Fig 3.4. Ratio of wall clock time of Absoft and Intel compilers to the Portland result with problem size N=30,000 in the SOM benchmark on the Intel quad core W5590 2P node in OpenMP+MPI hybrid mode such that the product for the number of MPI processes and OpenMP threads is 8. The horizontal axis shows the number of MPI processes.

4.0 ANALYSIS OF RESULTS

Exploratory benchmarks comparing three compilers on a simple hybrid model with a regular data structure showed the smallest wall clock times for the Portland compiler over a broad parameter range of a parallel hybrid MPI+OpenMP SOM model. Relative to the corresponding Portland results, the variability in wall clock times was largest for the Absoft, compiler when the number of MPI processes was less than 8, whereas the variability of Absoft and Intel wall clock times was similar for more than 8. The greatest divergences occur at thread counts of 1,2,4 and 12, and for MPI process counts of 1 and 12. Possible causes are cache effects or thread/process data affinity issues. The latter relates to where data resides relative to the host core for each thread or process. While it is possible to schedule MPI processes to specific (numbered) cores with the mpiexec command in MPI2, no such effort was implemented here, and all scheduling was left to the runtime libraries of the respective compilers and the operating system.

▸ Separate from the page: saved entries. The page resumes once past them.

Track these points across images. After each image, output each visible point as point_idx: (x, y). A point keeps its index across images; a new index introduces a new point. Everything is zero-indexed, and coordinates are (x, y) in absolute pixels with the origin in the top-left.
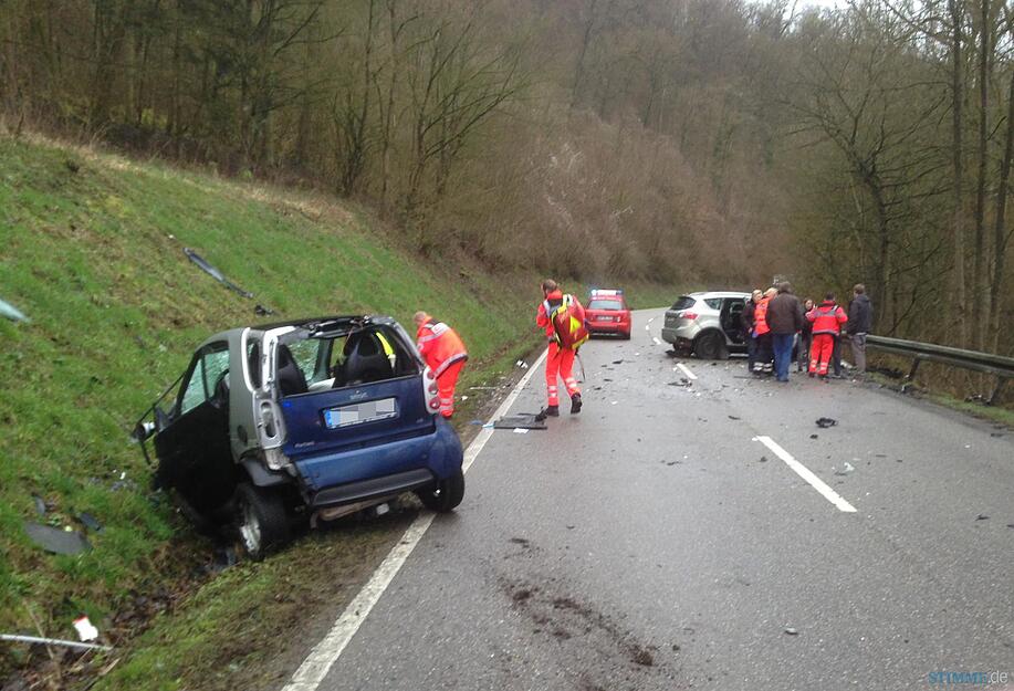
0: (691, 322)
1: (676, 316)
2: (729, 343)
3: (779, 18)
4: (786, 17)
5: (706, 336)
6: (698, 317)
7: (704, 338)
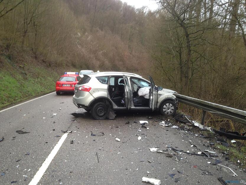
0: (87, 93)
1: (77, 89)
2: (115, 107)
3: (143, 12)
4: (144, 12)
5: (98, 103)
6: (91, 89)
7: (96, 104)
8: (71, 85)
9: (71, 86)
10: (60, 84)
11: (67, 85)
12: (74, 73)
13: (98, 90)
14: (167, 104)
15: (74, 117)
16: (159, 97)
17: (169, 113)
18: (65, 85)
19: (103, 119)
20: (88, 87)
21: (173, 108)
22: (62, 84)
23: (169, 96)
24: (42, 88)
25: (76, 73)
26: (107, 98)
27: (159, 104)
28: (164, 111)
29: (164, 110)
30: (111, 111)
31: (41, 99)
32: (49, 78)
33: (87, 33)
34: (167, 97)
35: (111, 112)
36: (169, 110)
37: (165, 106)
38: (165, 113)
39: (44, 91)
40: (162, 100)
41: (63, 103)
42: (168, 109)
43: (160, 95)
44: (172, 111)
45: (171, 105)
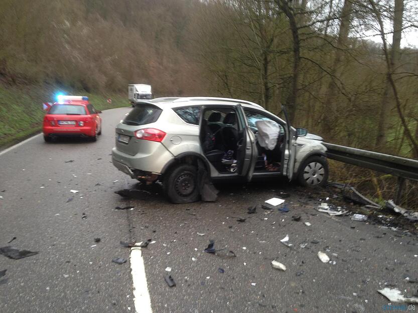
0: (155, 146)
1: (131, 136)
2: (215, 174)
5: (181, 168)
6: (166, 137)
7: (177, 170)
8: (77, 121)
9: (78, 125)
10: (52, 119)
11: (70, 123)
12: (80, 98)
13: (180, 137)
14: (312, 164)
15: (122, 198)
16: (299, 150)
17: (316, 182)
18: (65, 123)
19: (191, 201)
20: (157, 132)
21: (322, 171)
22: (58, 121)
23: (315, 147)
24: (4, 127)
25: (84, 97)
26: (200, 155)
27: (298, 165)
28: (306, 178)
29: (306, 176)
30: (206, 183)
31: (15, 152)
32: (15, 106)
33: (80, 23)
34: (312, 150)
35: (206, 186)
36: (314, 175)
37: (307, 169)
38: (308, 181)
39: (10, 132)
40: (303, 156)
41: (71, 161)
42: (314, 172)
43: (300, 145)
44: (321, 178)
45: (319, 165)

For scaling with increasing MPI process, or OpenMP thread count, all three compilers showed acceptable results when these counts where less than, or equal to, 4. Outside this range scaling results were poor. This could be an artifact of insufficient arithmetic work inside the corresponding (smaller) parallel chunks since parallel granularity is more refined with increasing core count. This issue is more acute on the Intel node because of the reduced problem size.

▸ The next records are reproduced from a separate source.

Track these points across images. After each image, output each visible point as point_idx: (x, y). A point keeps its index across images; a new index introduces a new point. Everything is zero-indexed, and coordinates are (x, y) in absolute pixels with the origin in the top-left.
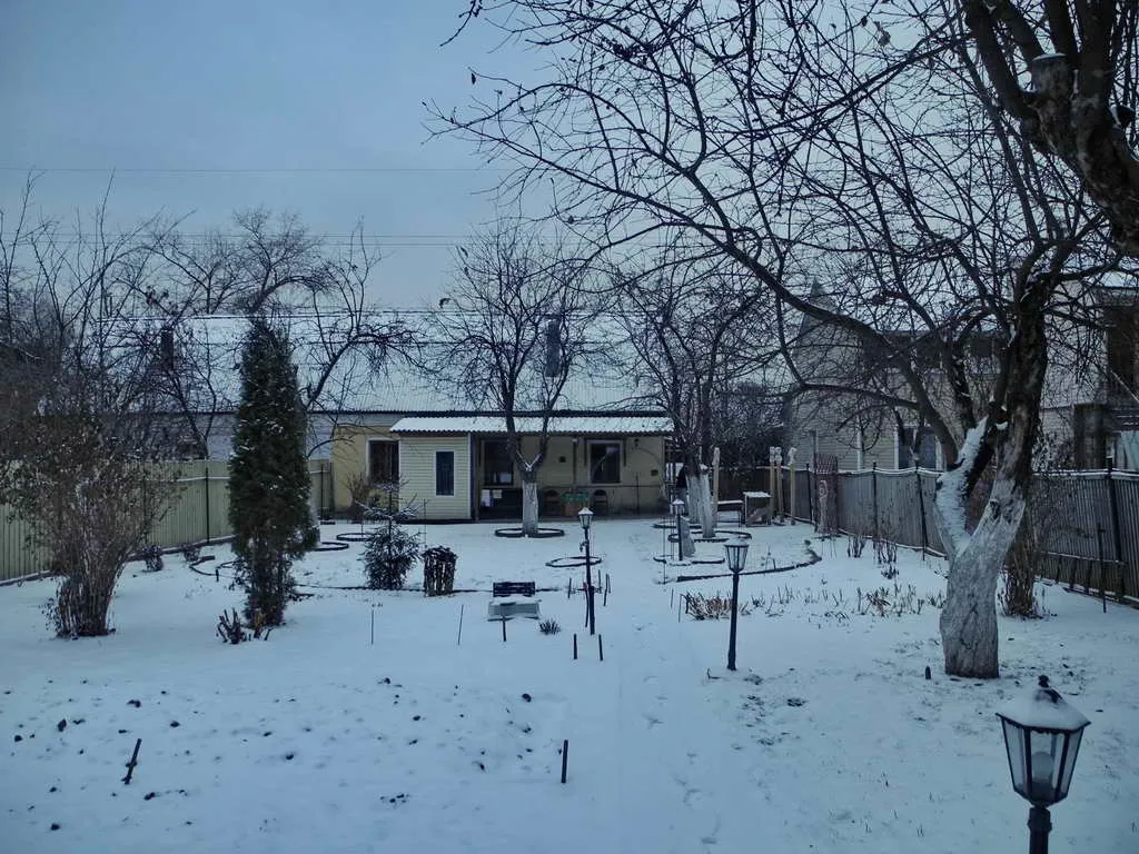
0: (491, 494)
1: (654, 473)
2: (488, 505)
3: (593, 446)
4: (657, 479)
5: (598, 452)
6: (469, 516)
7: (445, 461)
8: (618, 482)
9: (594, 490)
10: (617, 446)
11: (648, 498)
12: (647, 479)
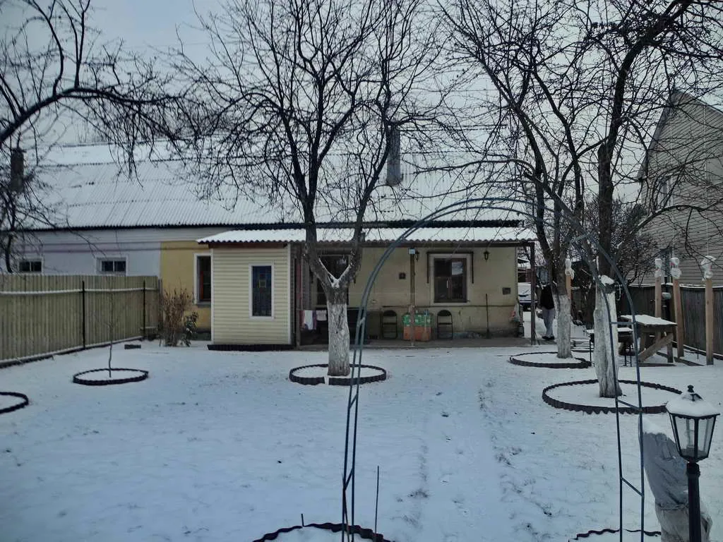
0: (314, 315)
1: (506, 291)
2: (310, 327)
3: (438, 262)
4: (509, 298)
5: (442, 268)
6: (288, 341)
7: (262, 276)
8: (465, 301)
9: (438, 310)
10: (464, 260)
11: (499, 320)
12: (498, 298)
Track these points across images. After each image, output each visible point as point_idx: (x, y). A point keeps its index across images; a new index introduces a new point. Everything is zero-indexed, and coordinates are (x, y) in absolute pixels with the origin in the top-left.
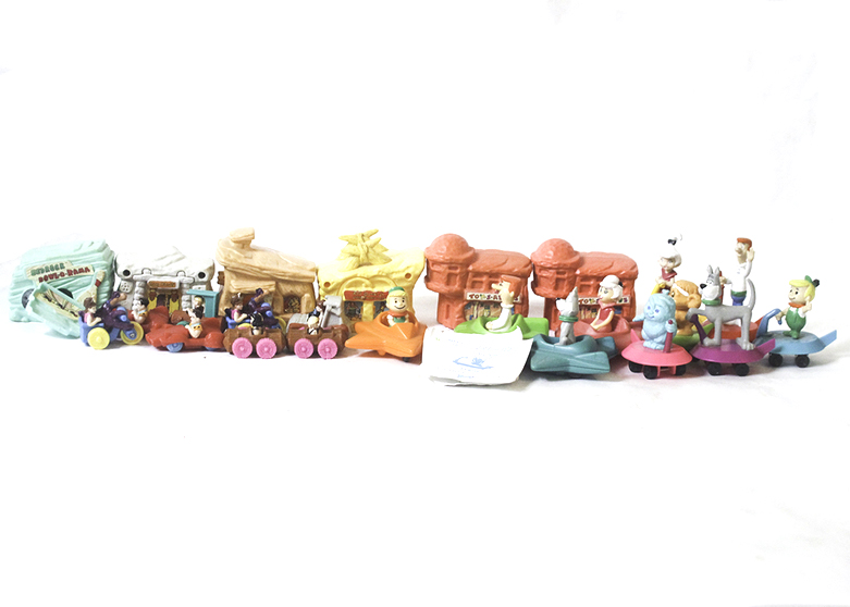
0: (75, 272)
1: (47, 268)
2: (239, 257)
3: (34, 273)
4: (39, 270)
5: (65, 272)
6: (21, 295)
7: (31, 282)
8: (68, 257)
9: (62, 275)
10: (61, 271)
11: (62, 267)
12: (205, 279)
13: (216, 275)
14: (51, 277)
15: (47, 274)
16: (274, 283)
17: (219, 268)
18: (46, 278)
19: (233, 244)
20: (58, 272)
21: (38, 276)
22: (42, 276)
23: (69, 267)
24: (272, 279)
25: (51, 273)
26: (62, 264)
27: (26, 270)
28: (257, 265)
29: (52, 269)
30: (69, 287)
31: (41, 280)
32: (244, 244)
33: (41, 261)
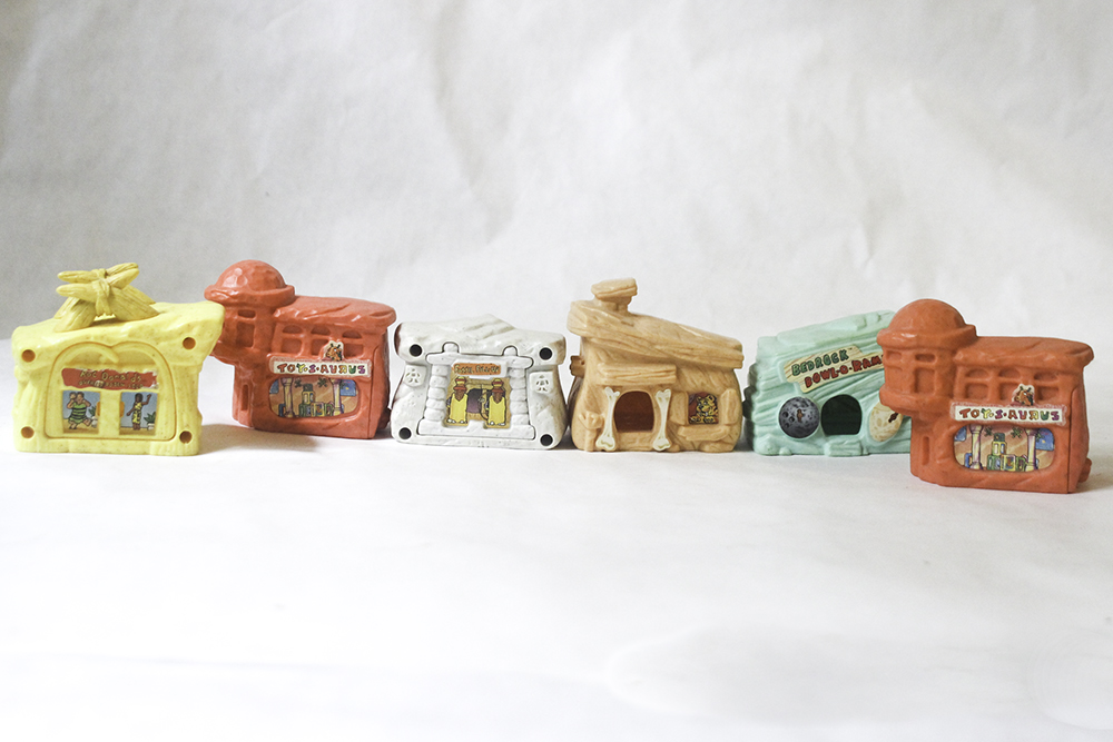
0: (866, 363)
1: (818, 360)
2: (613, 322)
3: (797, 370)
4: (805, 364)
5: (849, 365)
6: (777, 410)
7: (790, 385)
8: (852, 339)
9: (844, 370)
10: (841, 363)
11: (845, 357)
12: (552, 361)
13: (568, 361)
14: (825, 375)
15: (818, 371)
16: (673, 368)
17: (574, 348)
18: (816, 378)
19: (600, 303)
20: (837, 366)
21: (803, 376)
22: (810, 374)
23: (853, 356)
24: (670, 361)
25: (826, 368)
26: (843, 352)
27: (783, 367)
28: (644, 335)
29: (827, 360)
30: (855, 390)
31: (808, 382)
32: (618, 301)
33: (806, 349)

5.0 COMPARING AMD AND INTEL PROCESSORS

It is of interest to compare performance of the Intel W5590 quad core processor node against the AMD 6176SE 12 core processor discussed in the preceding report (HCTR-2011-2). In the comparison one consideration is that the total memory available on the Intel quad core node is 24 GB (compared to the AMD node with 120 GB). While there is room for more memory on the Intel node, the limit of 24GB was chosen to maximize Bus speed (see footnote 2 in Table 1.1 of report HCTR-2011-1). For this reason, on the Intel platform, the the problem size is reduced to fit the memory available and therefore and the parallel chunk size is also smaller. Nevertheless the compiler options are unchanged and the total number of cores utilized is limited to 8. Fig. 5.1 shows the ratio of wall clock times for three compilers with the hybrid OpenMP+MPI model utilizing 8 cores on AMD and Intel nodes. There is a wide divergence at 4 MPI processes because of the large speed-up of the Absoft compiler on the Intel Nehalem node when compared to the AMD node. For the three compilers the average speed-up is 2.6 (Absoft), 2.3 (Intel), and 1.9 (Portland), respectively, in moving the application (under the same conditions) from the AMD node to the Intel node.

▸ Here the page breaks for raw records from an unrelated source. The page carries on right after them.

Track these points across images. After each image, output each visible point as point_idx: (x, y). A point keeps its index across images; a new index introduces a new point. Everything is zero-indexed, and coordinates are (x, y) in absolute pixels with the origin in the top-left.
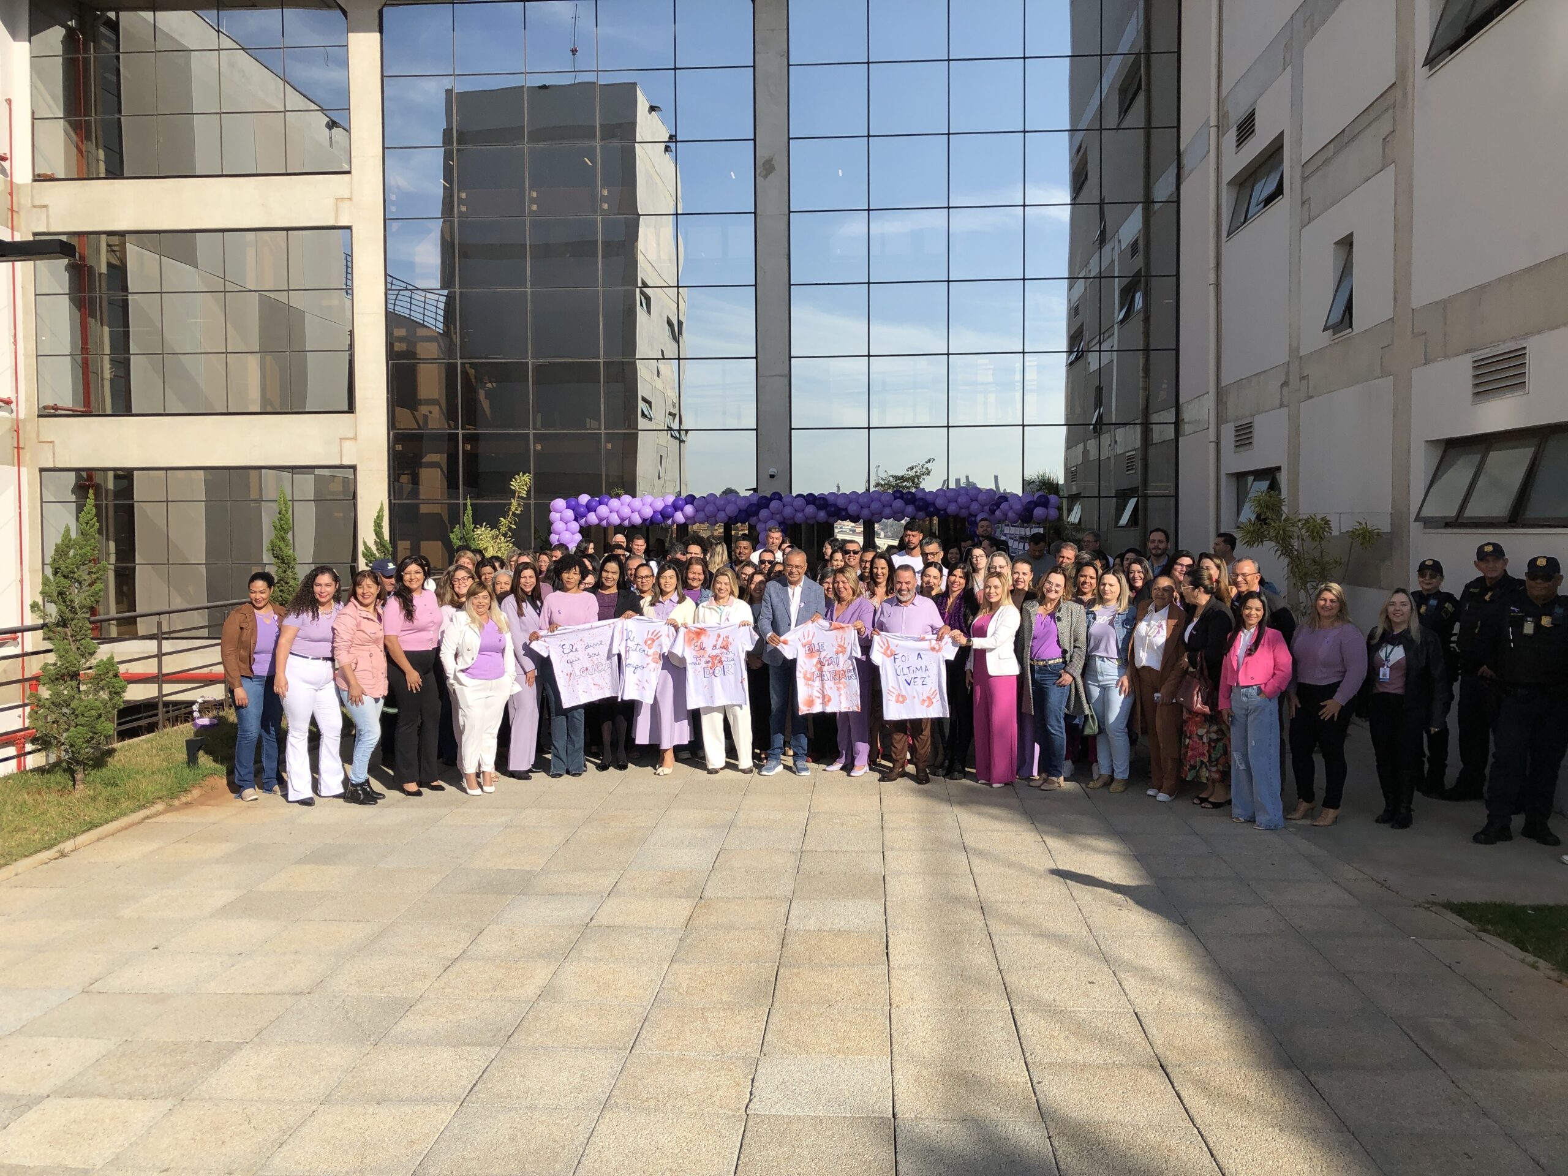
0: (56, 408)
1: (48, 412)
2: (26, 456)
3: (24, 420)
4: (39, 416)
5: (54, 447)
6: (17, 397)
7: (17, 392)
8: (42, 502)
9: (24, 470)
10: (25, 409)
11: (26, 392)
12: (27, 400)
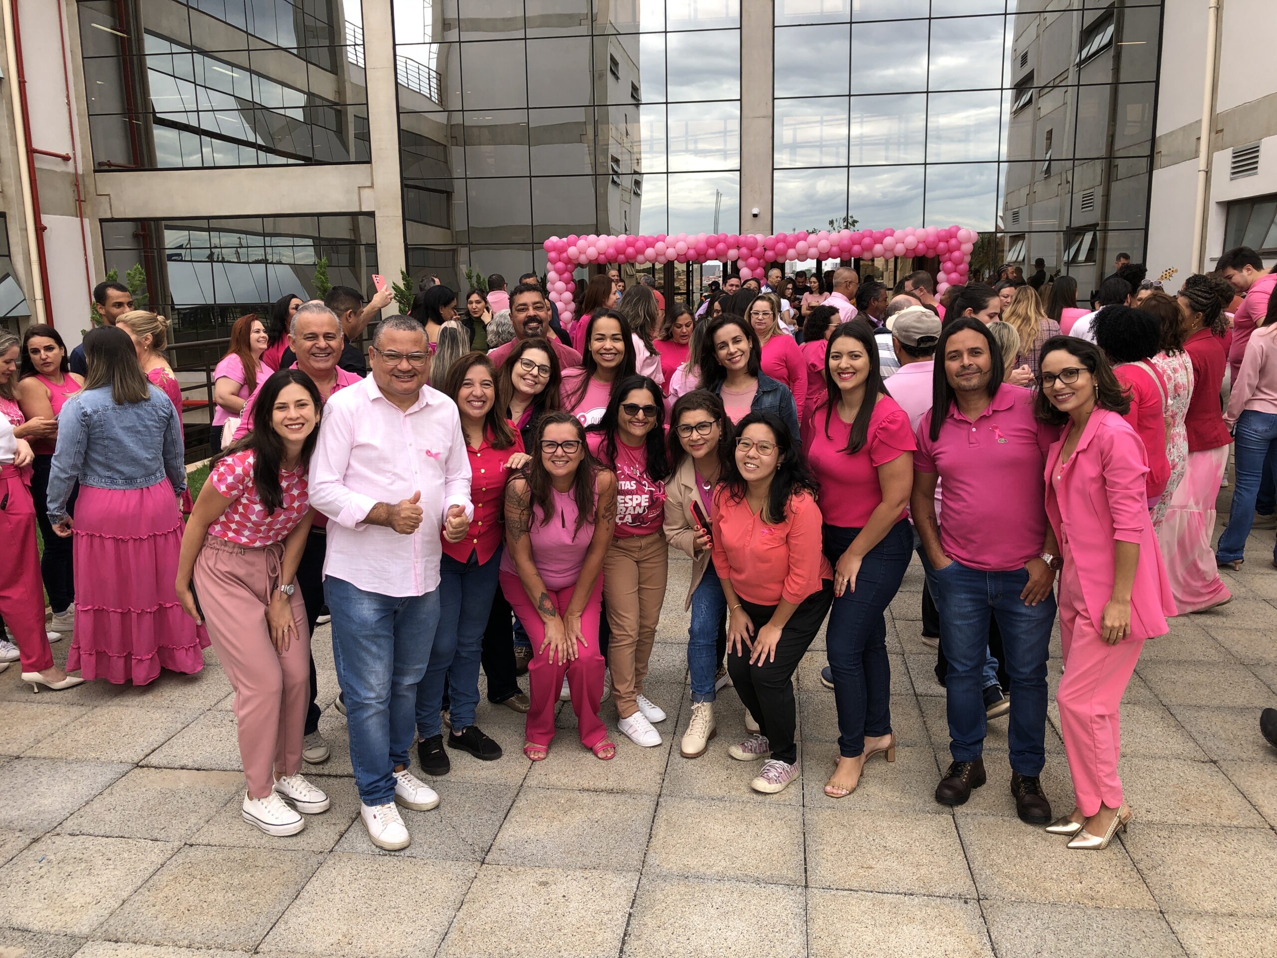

Fig 5.1. Ratio of wall clock time on the AMD 6176SE 12 core 4P node versus the Intel quad core W5590 2P platform for three compilers with problem size N=30,000 in the SOM benchmark. The hybrid OpenMP+MPI hybrid mode is chosen such that the product for the number of MPI processes and OpenMP threads is 8. The horizontal axis shows the number of MPI processes.

6.0 CONCLUSIONS

With 8 cores on the Intel node the scope of this benchmark exploration was considerably more limited compared to the flexibility of the AMD node of the preceding report. Nevertheless these exploratory benchmark measurements confirm the impressive results that are possible with the Intel Nehalem quad core processor architecture. Specifically, the Intel compiler at low MPI process counts of less than 4, is the leader in wall clock time, followed closely by the Absoft compiler. Above this range the Portland compiler leads. Scaling results saturate rapidly with increasing core count, suggesting the Intel Nehalem processor is very adept at dealing with higher computational intensity. Computational speedup of this Intel processor over the AMD CPU in the previous report is in the range 1.9 - 2.6. However, actual performance of commodity solutions in real-world applications will vary and results for specific Air Quality Models (AQM) are the subject of subsequent reports.